Then the dockhouse door flew open with a crash, startling Imogen pretty badly. It took only a split second to realize that everything was fine, but the sight of Sofia -whose face and name she did acutely remember, for better or worse- threw all her expectations out the window. Some of her peers might have expected this, but it did come as a surprise to Imogen. After what happened at the Icebreaker, she figured that Sofia might as well vanish off the face of the earth; by her reckoning, there wasn’t a single soul on God’s gray earth with enough guts to try and follow up that act. But here she was, just as abashedly goofy as she’d been before. At least this time she spared her audience the dated pop culture references in favor of a simple ‘thanks for coming’.

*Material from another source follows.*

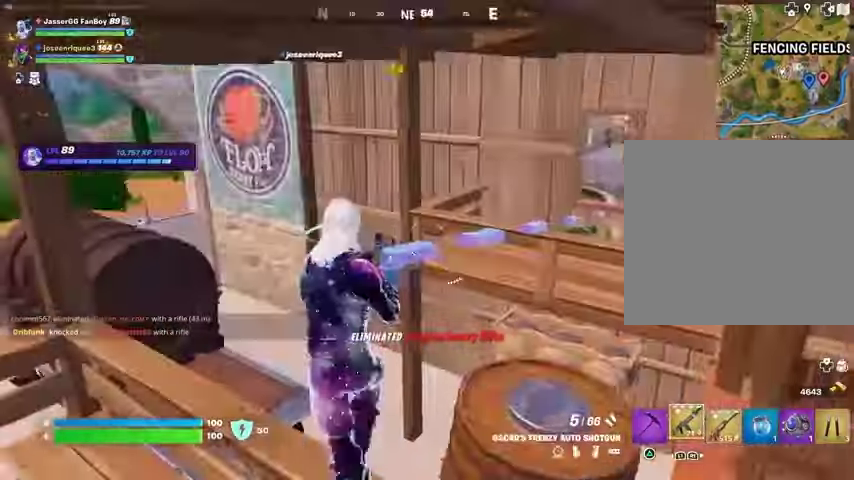
{"buttons": [], "left_stick": "up-right", "right_stick": "right", "events": [[33, "SQUARE", "down"], [100, "SQUARE", "up"], [100, "left_stick", "up-right"], [467, "right_stick", "right"]]}
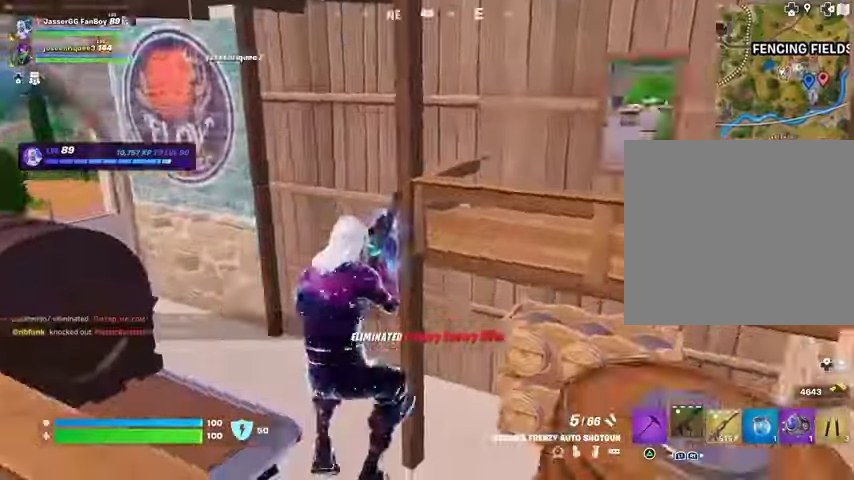
{"buttons": [], "left_stick": "up-right", "right_stick": "center", "events": [[67, "left_stick", "center"], [333, "right_stick", "center"], [367, "left_stick", "up-right"]]}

Imogen’s face had morphed from one of mild shock to a wince, with eyebrows both furrowed and upturned accompanying a thin, uneasy smile. It was the sort of expression one might make at a kitten who’d just failed to clear the jump from coffee table to couch. “...Sure,” she replied tentatively. She didn’t want to spit in the face of Sofia’s clear -if woefully misguided- sincerity, but she realized that she could now leave at any time with zero academic consequences.
Then Sofia told the students what she wanted them to do. Imogen blinked. “Wh…what?” Her word wasn’t bashful or fearful. It was sharp and flat, like someone had said something so incredibly stupid that she was checking to make sure she heard them right. “Are you mad?”
Imogen suddenly realized she was breaking character, and cleared her throat with an apologetic glance at Sofia. “Ach, forgive me for sayin’, but surely you don’t really mean it, right? Tradition or not, it’s freezin’. We’d catch our deaths of cold.” She backed away from one of the ladders the girl pointed out as if it might reach out, grab, her and hurl her into the drink. “I’m not about to…”
A raucous laugh cut her off, and when Imogen glanced upward she came to the sudden realization that some people were about to. She watched in stunned silence as Verity began to disrobe, then turned her gaze on the others. Wait a minute. Those weren’t shorts on Frankie. They were swim trunks! And in Danny’s case, not some kind of vibrant exercise wear, but a competitive swimsuit! Her eyes continued to widen, her mouth ever-so-slightly ajar. Were they really planning to throw themselves into that frigid water? Did they expect her to?
“No. Way,” she blurted out, despite her usual calm and agreeable manner. Maybe she should have inferred it from the note’s mention of a towel, looking back, but the thought of a swim in the ocean didn’t occur to her even once. Now several people were readying themselves for a dip. Even the shy girl was pulling out her towel! “You all must be off your nutters!” Imogen stared at Sofia with a mildly pleading expression, and tried to compose herself. The organizer was watching the others like a hawk, waiting for them to take the plunge with a smile that to Imogen looked rather gleeful. “I didn’t bring a bathing suit,” she confessed, attempting to negotiate. “I don’t even own one. Besides.” In a pouting manner she crossed her arms, turning up her nose at the whole superstitious premise as she looked off into the cloudy sunset. “I got where I am today without any luck at all. Just blood, sweat, and tears. Sorry to disappoint you, really I am, but I’m not gonna risk my life for a wee bit of luck now.”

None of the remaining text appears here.